## ASSIGNED TASK
Copy each line of the data that has "uçuş" in it.

(Items from a dataset)
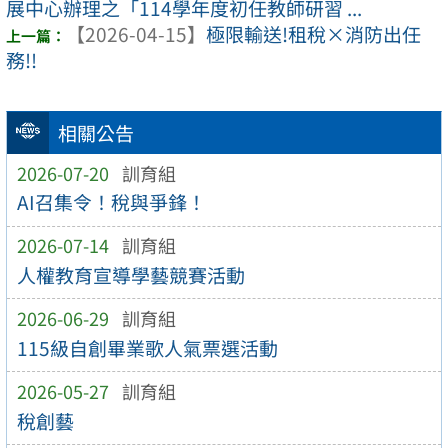
展中心辦理之「114學年度初任教師研習 ...
【2026-04-15】
極限輸送!租稅×消防出任
務!!
相關公告
2026-07-20
訓育組
AI召集令！稅與爭鋒！
2026-07-14
訓育組
人權教育宣導學藝競賽活動
2026-06-29
訓育組
115級自創畢業歌人氣票選活動
2026-05-27
訓育組
稅創藝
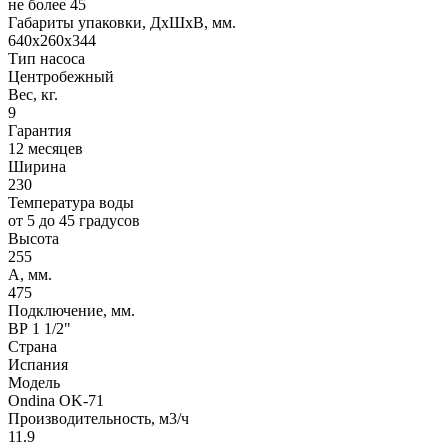
не более 45
Габариты упаковки, ДхШхВ, мм.
640х260х344
Тип насоса
Центробежный
Вес, кг.
9
Гарантия
12 месяцев
Ширина
230
Температура воды
от 5 до 45 градусов
Высота
255
A, мм.
475
Подключение, мм.
ВР 1 1/2"
Страна
Испания
Модель
Ondina ОK-71
Производительность, м3/ч
11.9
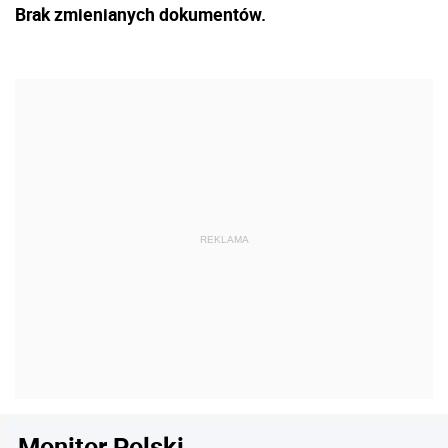
Brak zmienianych dokumentów.
Monitor Polski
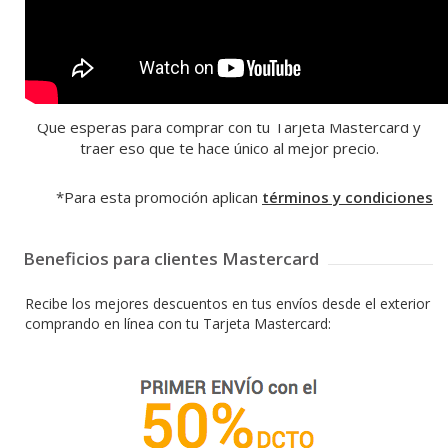
*Para esta promoción aplican
términos y condiciones
Beneficios para clientes Mastercard
Recibe los mejores descuentos en tus envíos desde el exterior
comprando en línea con tu Tarjeta Mastercard:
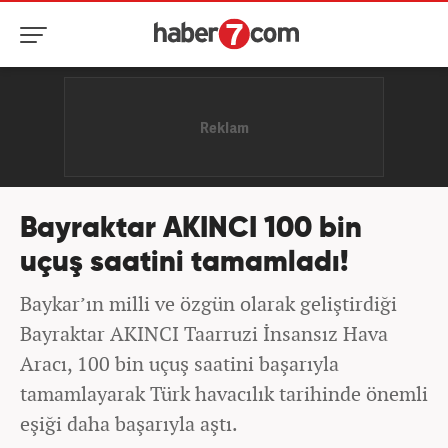
Bayraktar AKINCI 100 bin
uçuş saatini tamamladı!
Baykar’ın milli ve özgün olarak geliştirdiği
Bayraktar AKINCI Taarruzi İnsansız Hava
Aracı, 100 bin uçuş saatini başarıyla
tamamlayarak Türk havacılık tarihinde önemli
eşiği daha başarıyla aştı.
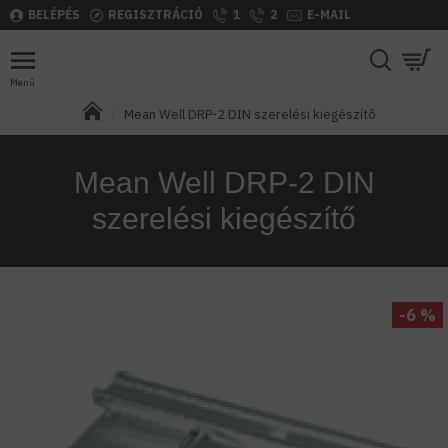
BELÉPÉS
REGISZTRÁCIÓ
1
2
E-MAIL
Mean Well DRP-2 DIN szerelési kiegészítő
Mean Well DRP-2 DIN
szerelési kiegészítő
-6 %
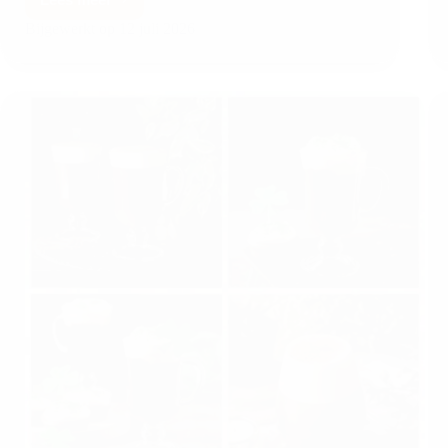
Bijgewerkt op
12 juli 2026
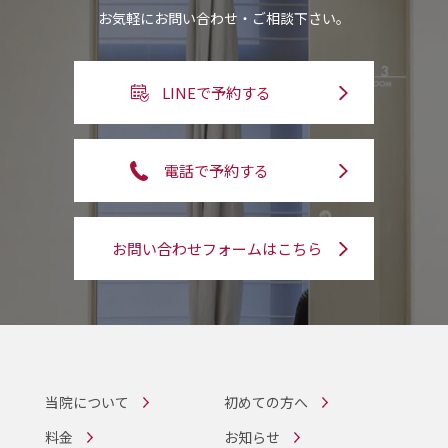
お気軽にお問い合わせ・ご相談下さい。
LINEで予約する
電話で予約する
お問い合わせフォームはこちら
当院について
初めての方へ
料金
お知らせ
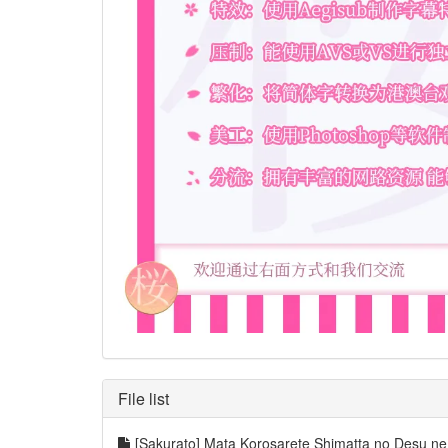
File list
[Sakurato] Mata Korosarete Shimatta no Desu 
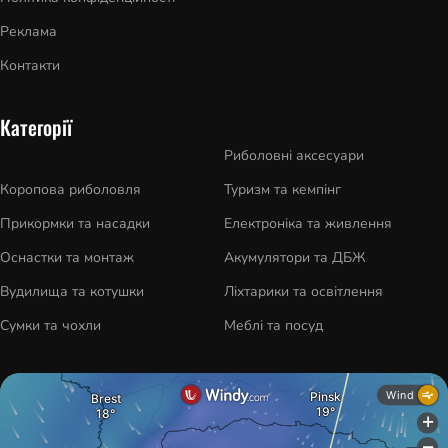
Реклама
Контакти
Категорії
Риболовні аксесуари
Коропова риболовля
Туризм та кемпінг
Прикормки та насадки
Електроніка та живлення
Оснастки та монтаж
Акумулятори та ДБЖ
Вудилища та котушки
Ліхтарики та освітлення
Сумки та чохли
Меблі та посуд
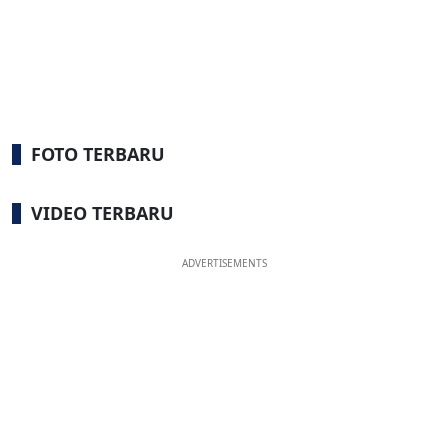
FOTO TERBARU
VIDEO TERBARU
ADVERTISEMENTS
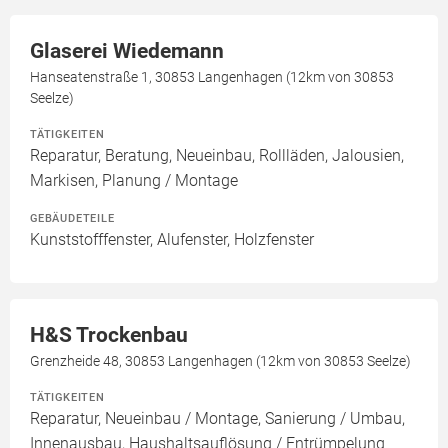
Glaserei Wiedemann
Hanseatenstraße 1, 30853 Langenhagen (12km von 30853
Seelze)
TÄTIGKEITEN
Reparatur, Beratung, Neueinbau, Rollläden, Jalousien,
Markisen, Planung / Montage
GEBÄUDETEILE
Kunststofffenster, Alufenster, Holzfenster
H&S Trockenbau
Grenzheide 48, 30853 Langenhagen (12km von 30853 Seelze)
TÄTIGKEITEN
Reparatur, Neueinbau / Montage, Sanierung / Umbau,
Innenausbau, Haushaltsauflösung / Entrümpelung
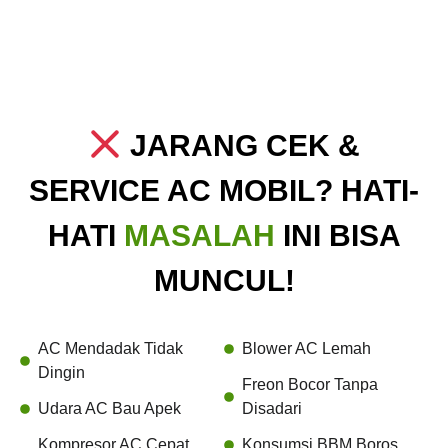
JARANG CEK &
SERVICE AC MOBIL? HATI-
HATI
MASALAH
INI BISA
MUNCUL!
AC Mendadak Tidak
Blower AC Lemah
Dingin
Freon Bocor Tanpa
Udara AC Bau Apek
Disadari
Kompresor AC Cepat
Konsumsi BBM Boros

## RESPONSE AREA
uçuş saatini tamamladı!
Aracı, 100 bin uçuş saatini başarıyla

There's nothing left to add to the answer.